# Work required
For this exercise, restate the data below with no change at all.

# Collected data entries
· · ·
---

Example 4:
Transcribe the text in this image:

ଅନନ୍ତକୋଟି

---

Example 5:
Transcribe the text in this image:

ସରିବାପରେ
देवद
· · ·
# Solution
---

Example 4:
Transcribe the text in this image:

ଅନନ୍ତକୋଟି

---

Example 5:
Transcribe the text in this image:

ସରିବାପରେ
देवद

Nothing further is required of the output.